Soneto ao Órgão
(A Carlos André)
Os tubos soando intensas melodias
De mestres antigos da Arte das Musas,
Além de fazer-me perder entre fusas,
Levam-me tão longe nesses pobres dias...
Os ares soturnos exalam magias
De idosos adágios em noites difusas,
E os doces incesos repelem medusas
Que formam-se junto à outras fantasias...

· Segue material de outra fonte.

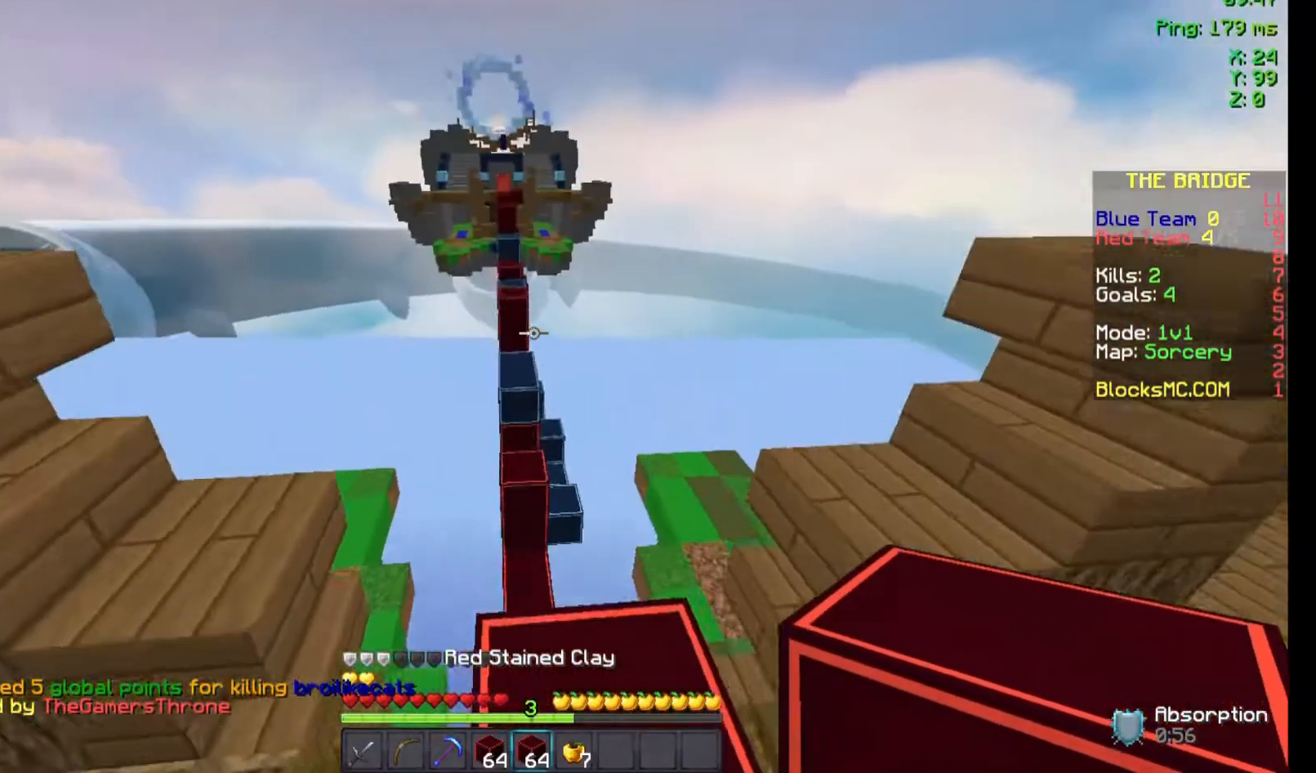
{"keys": ["space", "w"], "mouse": [], "events": [[400, "space", "down"]]}
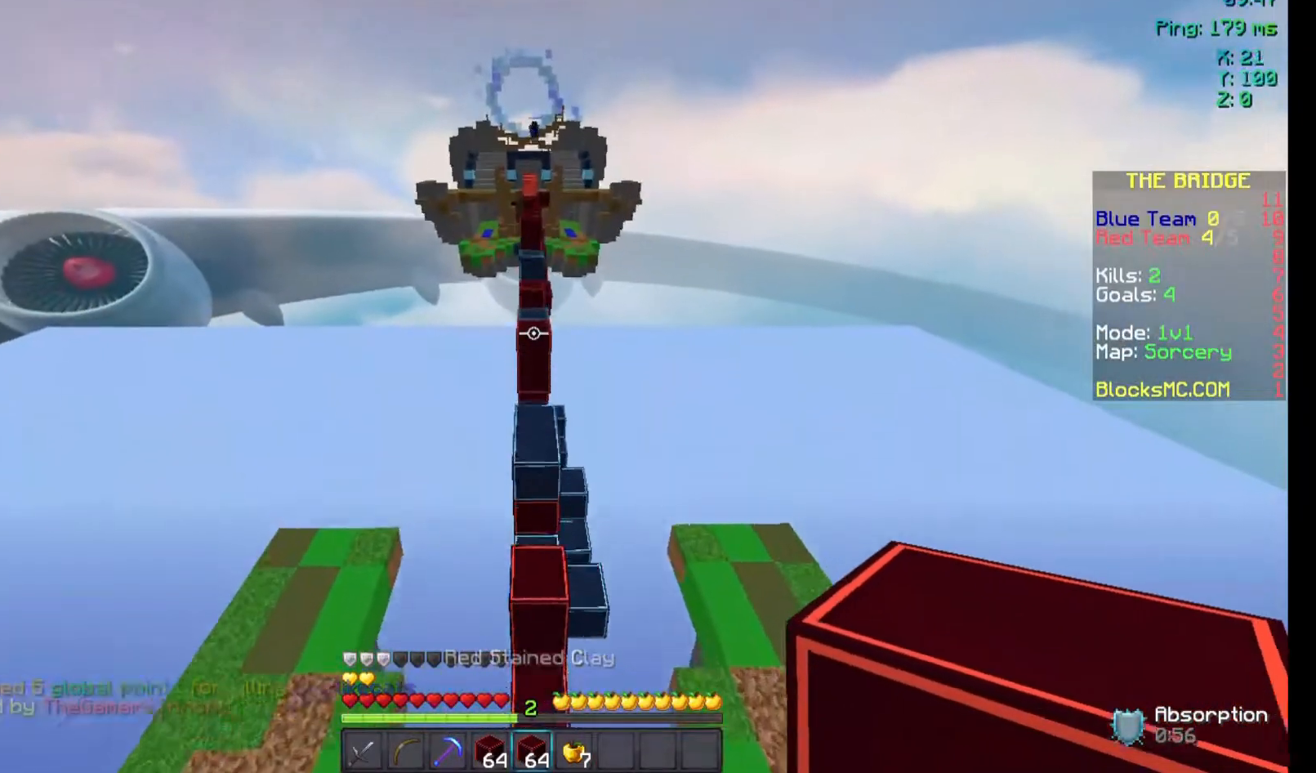
{"keys": ["w"], "mouse": [], "events": [[233, "space", "up"]]}
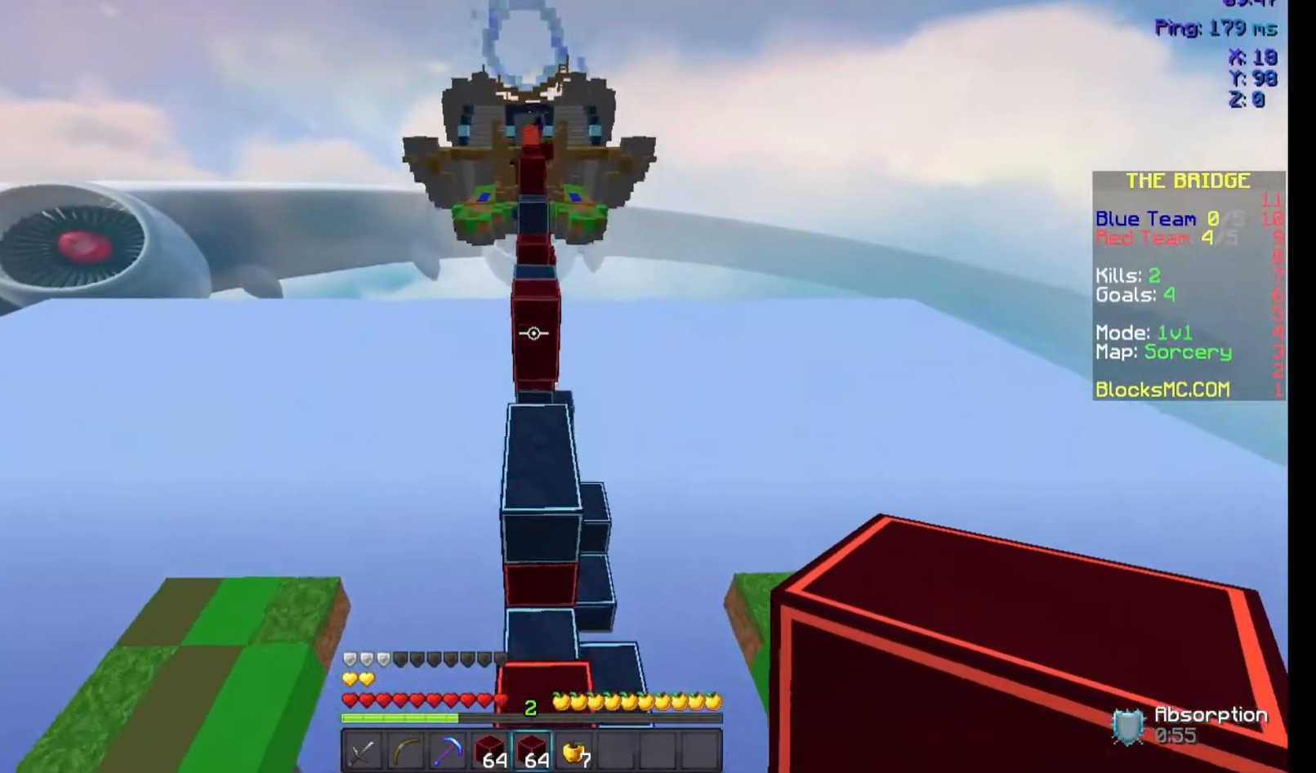
{"keys": ["space", "w"], "mouse": [], "events": [[233, "space", "down"]]}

Os brancos teclados farfalham perdidos
Antigos lamentos de trezentos anos
E que hoje estão quase desconhecidos.
Ao Céu vou subindo como uma neblina,
E em êxtase pleno vou a outros planos,
No soar dos foles negros em surdina.
Gabriel Rübinger
Tecnologia
Os homens que, no progresso profundo,
Descobriram milhões de coisas novas,
Com suas brilhantes máquinas e provas
Das forças que nos regem pelo mundo,
São os mesmos que cavaram a cova
De toda a Humanidade, poço fundo,
Em que há de cair o mais imundo
E o mais limpo também pela desova.
São homens que destroem e constroem
Essa raça humana, e dão o aviso
Dos erros que cometemos e doem.
E também são os mesmos que, na dança
Tão louca desse mundo, dão o riso
E um suspiro de alívio e esperança.
Gabriel Rübinger
Soneto do Imenso Tempo
Vão-se anos e anos, e planos e planos,
Enganos e anseios aos poucos se vão:
Depressa, o Tempo, (não tens opção)
Qual mar tudo leva aos frios oceanos.
Soberanos, donos da escravidão,
Profanos, divinos, meninos, tiranos,
Partirão um dia em prantos afanos,
Ao dobrar dos sinos de um carrilhão.
Até o silvar celo de um sanhaçu
Ecoando belo no breu de uma tarde,
Ainda sumirá, como o amor que nos arde.
Tempo, angústia eterna, tempo-imenso, açu,
Deixai que a flor murche nessa tua dança,
Mas jamais deixai que morra a esperança!
Celo: prefixo grego com a ideia de "cavo", "oco".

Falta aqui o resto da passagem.